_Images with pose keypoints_
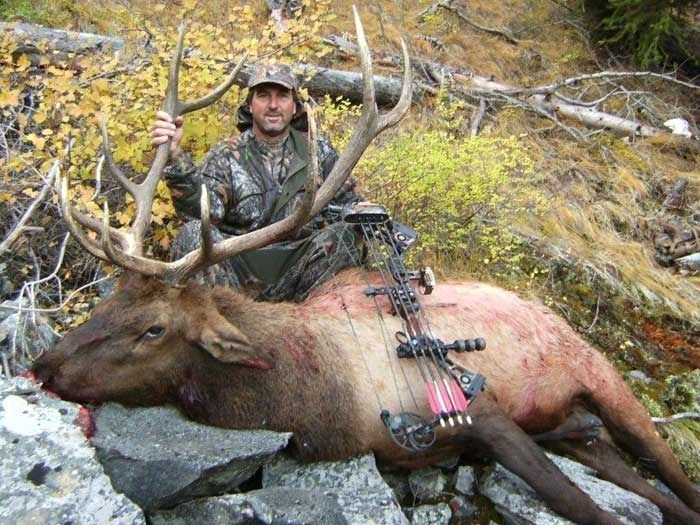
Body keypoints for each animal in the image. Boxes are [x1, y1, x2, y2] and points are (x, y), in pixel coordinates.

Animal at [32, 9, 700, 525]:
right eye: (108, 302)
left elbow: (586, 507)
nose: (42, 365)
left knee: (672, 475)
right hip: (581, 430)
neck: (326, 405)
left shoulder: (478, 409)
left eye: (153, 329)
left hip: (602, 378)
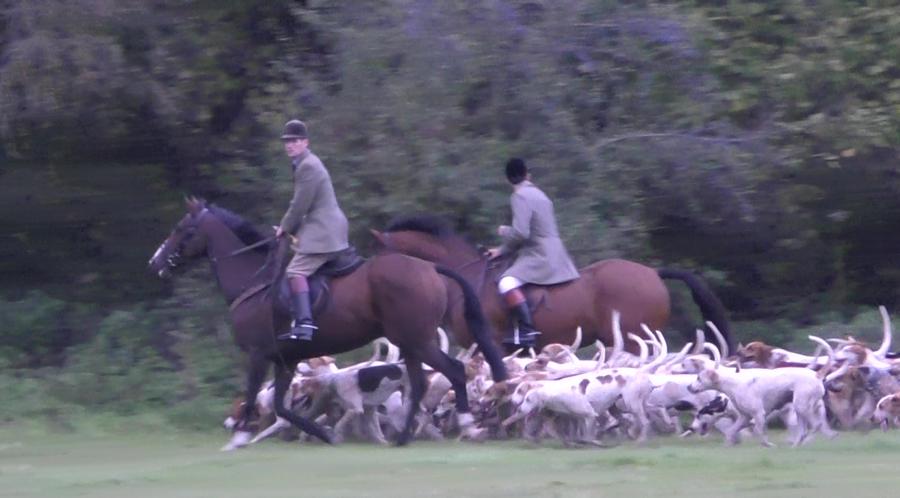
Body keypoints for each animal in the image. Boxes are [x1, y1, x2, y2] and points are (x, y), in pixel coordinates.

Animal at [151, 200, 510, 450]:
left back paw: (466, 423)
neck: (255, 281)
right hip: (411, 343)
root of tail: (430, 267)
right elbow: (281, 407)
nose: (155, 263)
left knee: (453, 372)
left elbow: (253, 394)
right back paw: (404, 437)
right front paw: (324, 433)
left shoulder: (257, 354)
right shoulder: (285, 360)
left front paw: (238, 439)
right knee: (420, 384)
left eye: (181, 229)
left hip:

_THE TASK_
Exactly as they appear, print the lines from the one holding "root of tail: (430, 267)" through the final line of the entries, and no others.

_ANSWER TO THIS PROBLEM_
root of tail: (430, 267)
right elbow: (281, 407)
nose: (155, 263)
left knee: (453, 372)
left elbow: (253, 394)
right back paw: (404, 437)
right front paw: (324, 433)
left shoulder: (257, 354)
right shoulder: (285, 360)
left front paw: (238, 439)
right knee: (420, 384)
left eye: (181, 229)
left hip:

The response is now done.